ACTIVITY
The first line of the entries is where the copy starts and the line with "Discussion Statement: Focus" is where it ends; set down each line exactly, both ends included, and drop pictures.

───

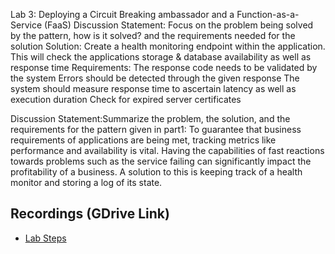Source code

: Lab 3: Deploying a Circuit Breaking ambassador and a Function-as-a-Service (FaaS)
Discussion Statement: Focus on the problem being solved by the pattern, how is it solved? and the requirements needed for the solution
Solution: Create a health monitoring endpoint within the application. This will check the applications storage & database availability as well as response time
Requirements:
The response code needs to be validated by the system
Errors should be detected through the given response
The system should measure response time to ascertain latency as well as execution duration
Check for expired server certificates

Discussion Statement:Summarize the problem, the solution, and the requirements for the pattern given in part1:
To guarantee that business requirements of applications are being met, tracking metrics like performance and availability is vital. Having the capabilities of fast reactions towards problems such as the service failing can significantly impact the profitability of a business. A solution to this is keeping track of a health monitor and storing a log of its state.


## Recordings (GDrive Link)
- [Lab Steps](https://drive.google.com/file/d/1P_aET9PQxZhnHzGQzVWtoLumc0hdtQck/view?usp=sharing)


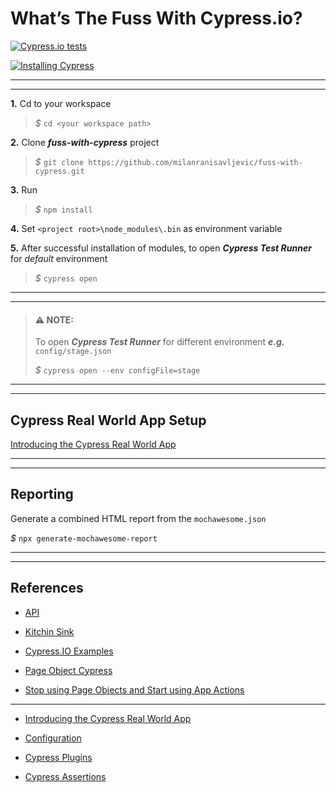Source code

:# **What’s The Fuss With Cypress.io?** 

[![Cypress.io tests](https://img.shields.io/badge/cypress.io-tests-green.svg?style=flat-square)](https://cypress.io)

[![Installing Cypress](https://blog.davidjeddy.com/wp-content/uploads/2018/07/cypress_header.png)](https://docs.cypress.io/)

---
---

**1.** Cd to your workspace

> _$_ `cd <your workspace path>`

**2.** Clone ***fuss-with-cypress*** project

> _$_ `git clone https://github.com/milanranisavljevic/fuss-with-cypress.git`

**3.** Run

> _$_ `npm install`

**4.** Set `<project root>\node_modules\.bin` as environment variable

**5.** After successful installation of modules, to open _**Cypress Test Runner**_ for _default_  environment

> _$_ `cypress open`

---
---

> #### **⚠ NOTE:**
> To open _**Cypress Test Runner**_ for different environment _**e.g.**_ `config/stage.json`<br>
>
>_$_ `cypress open --env configFile=stage`

---
---

## **Cypress Real World App Setup**

[Introducing the Cypress Real World App](https://www.cypress.io/blog/2020/06/11/introducing-the-cypress-real-world-app/#header)

---
---

## **Reporting**

Generate a combined HTML report from the `mochawesome.json`

_$_ `npx generate-mochawesome-report`

---
---

## **References**

- [API](https://docs.cypress.io/api/api/table-of-contents.html)

- [Kitchin Sink](https://example.cypress.io/commands/querying)

- [Cypress.IO Examples ](https://docs.cypress.io/examples/examples/recipes.html#Fundamentals)

- [Page Object Cypress](https://medium.com/reactbrasil/deep-diving-pageobject-pattern-and-using-it-with-cypress-e60b9d7d0d91)

- [Stop using Page Objects and Start using App Actions](https://www.cypress.io/blog/2019/01/03/stop-using-page-objects-and-start-using-app-actions/)

---

- [Introducing the Cypress Real World App](https://www.cypress.io/blog/2020/06/11/introducing-the-cypress-real-world-app/#header)

- [Configuration](https://docs.cypress.io/guides/references/configuration#cypress-json)

- [Cypress Plugins](https://docs.cypress.io/plugins/directory)

- [Cypress Assertions](https://docs.cypress.io/guides/references/assertions#BDD-Assertions)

───

SOLUTION TO THE EXERCISE
Source code

: Lab 3: Deploying a Circuit Breaking ambassador and a Function-as-a-Service (FaaS)
Discussion Statement: Focus on the problem being solved by the pattern, how is it solved? and the requirements needed for the solution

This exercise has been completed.